Stored data entries:
= = = =
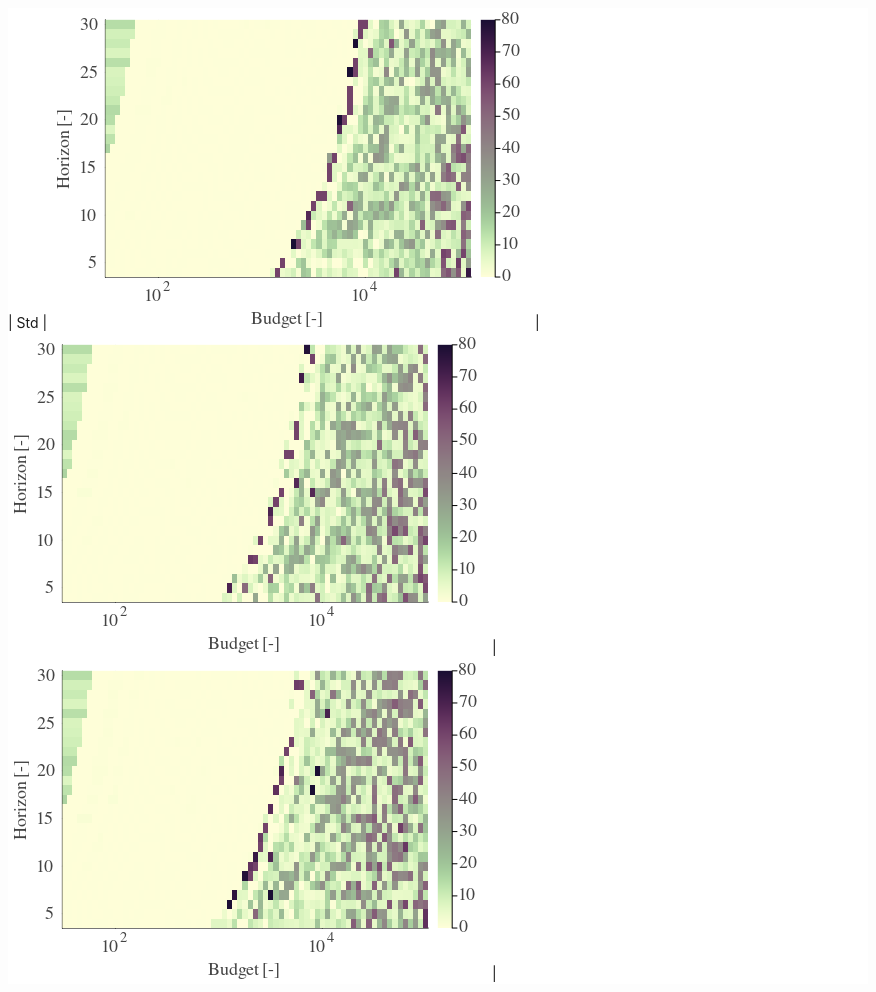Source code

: | Std | ![](fig/sp_AC/std_g_0.65_cp_1024.png) | ![](fig/sp_AC/std_g_0.7_cp_1024.png) | ![](fig/sp_AC/std_g_0.75_cp_1024.png) | 
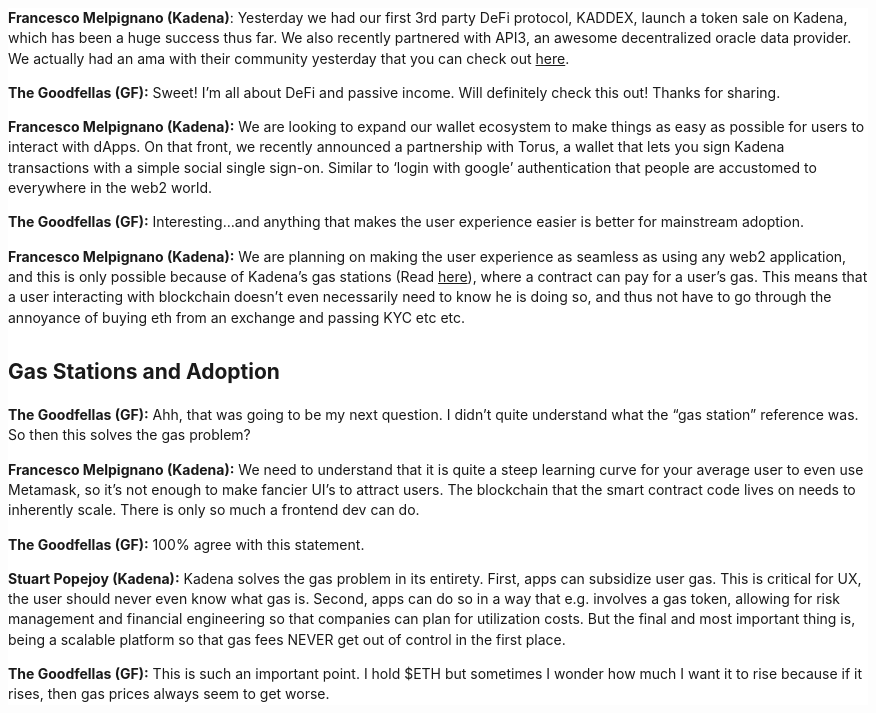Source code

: **Francesco Melpignano (Kadena)**: Yesterday we had our first 3rd party DeFi
protocol, KADDEX, launch a token sale on Kadena, which has been a huge success
thus far. We also recently partnered with API3, an awesome decentralized oracle
data provider. We actually had an ama with their community yesterday that you
can check out [here](https://www.youtube.com/watch?v=ItL0ZCbpRjY).

**The Goodfellas (GF):** Sweet! I’m all about DeFi and passive income. Will
definitely check this out! Thanks for sharing.

**Francesco Melpignano (Kadena):** We are looking to expand our wallet ecosystem
to make things as easy as possible for users to interact with dApps. On that
front, we recently announced a partnership with Torus, a wallet that lets you
sign Kadena transactions with a simple social single sign-on. Similar to ‘login
with google’ authentication that people are accustomed to everywhere in the web2
world.

**The Goodfellas (GF):** Interesting…and anything that makes the user experience
easier is better for mainstream adoption.

**Francesco Melpignano (Kadena):** We are planning on making the user experience
as seamless as using any web2 application, and this is only possible because of
Kadena’s gas stations (Read
[here](https://medium.com/kadena-io/the-first-crypto-gas-station-is-now-on-kadenas-blockchain-6dc43b4b3836)),
where a contract can pay for a user’s gas. This means that a user interacting
with blockchain doesn’t even necessarily need to know he is doing so, and thus
not have to go through the annoyance of buying eth from an exchange and passing
KYC etc etc.

## Gas Stations and Adoption

**The Goodfellas (GF):** Ahh, that was going to be my next question. I didn’t
quite understand what the “gas station” reference was. So then this solves the
gas problem?

**Francesco Melpignano (Kadena):** We need to understand that it is quite a
steep learning curve for your average user to even use Metamask, so it’s not
enough to make fancier UI’s to attract users. The blockchain that the smart
contract code lives on needs to inherently scale. There is only so much a
frontend dev can do.

**The Goodfellas (GF):** 100% agree with this statement.

**Stuart Popejoy (Kadena):** Kadena solves the gas problem in its entirety.
First, apps can subsidize user gas. This is critical for UX, the user should
never even know what gas is. Second, apps can do so in a way that e.g. involves
a gas token, allowing for risk management and financial engineering so that
companies can plan for utilization costs. But the final and most important thing
is, being a scalable platform so that gas fees NEVER get out of control in the
first place.

**The Goodfellas (GF):** This is such an important point. I hold $ETH but
sometimes I wonder how much I want it to rise because if it rises, then gas
prices always seem to get worse.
= = = =
● Activity
Print the source text of all the records above line for line and unchanged. Leave the pictures out.

● Written answer
Source code

: | Std | ![](fig/sp_AC/std_g_0.65_cp_1024.png) | ![](fig/sp_AC/std_g_0.7_cp_1024.png) | ![](fig/sp_AC/std_g_0.75_cp_1024.png) | 
Source code

: **Francesco Melpignano (Kadena)**: Yesterday we had our first 3rd party DeFi
protocol, KADDEX, launch a token sale on Kadena, which has been a huge success
thus far. We also recently partnered with API3, an awesome decentralized oracle
data provider. We actually had an ama with their community yesterday that you
can check out [here](https://www.youtube.com/watch?v=ItL0ZCbpRjY).

**The Goodfellas (GF):** Sweet! I’m all about DeFi and passive income. Will
definitely check this out! Thanks for sharing.

**Francesco Melpignano (Kadena):** We are looking to expand our wallet ecosystem
to make things as easy as possible for users to interact with dApps. On that
front, we recently announced a partnership with Torus, a wallet that lets you
sign Kadena transactions with a simple social single sign-on. Similar to ‘login
with google’ authentication that people are accustomed to everywhere in the web2
world.

**The Goodfellas (GF):** Interesting…and anything that makes the user experience
easier is better for mainstream adoption.

**Francesco Melpignano (Kadena):** We are planning on making the user experience
as seamless as using any web2 application, and this is only possible because of
Kadena’s gas stations (Read
[here](https://medium.com/kadena-io/the-first-crypto-gas-station-is-now-on-kadenas-blockchain-6dc43b4b3836)),
where a contract can pay for a user’s gas. This means that a user interacting
with blockchain doesn’t even necessarily need to know he is doing so, and thus
not have to go through the annoyance of buying eth from an exchange and passing
KYC etc etc.

## Gas Stations and Adoption

**The Goodfellas (GF):** Ahh, that was going to be my next question. I didn’t
quite understand what the “gas station” reference was. So then this solves the
gas problem?

**Francesco Melpignano (Kadena):** We need to understand that it is quite a
steep learning curve for your average user to even use Metamask, so it’s not
enough to make fancier UI’s to attract users. The blockchain that the smart
contract code lives on needs to inherently scale. There is only so much a
frontend dev can do.

**The Goodfellas (GF):** 100% agree with this statement.

**Stuart Popejoy (Kadena):** Kadena solves the gas problem in its entirety.
First, apps can subsidize user gas. This is critical for UX, the user should
never even know what gas is. Second, apps can do so in a way that e.g. involves
a gas token, allowing for risk management and financial engineering so that
companies can plan for utilization costs. But the final and most important thing
is, being a scalable platform so that gas fees NEVER get out of control in the
first place.

**The Goodfellas (GF):** This is such an important point. I hold $ETH but
sometimes I wonder how much I want it to rise because if it rises, then gas
prices always seem to get worse.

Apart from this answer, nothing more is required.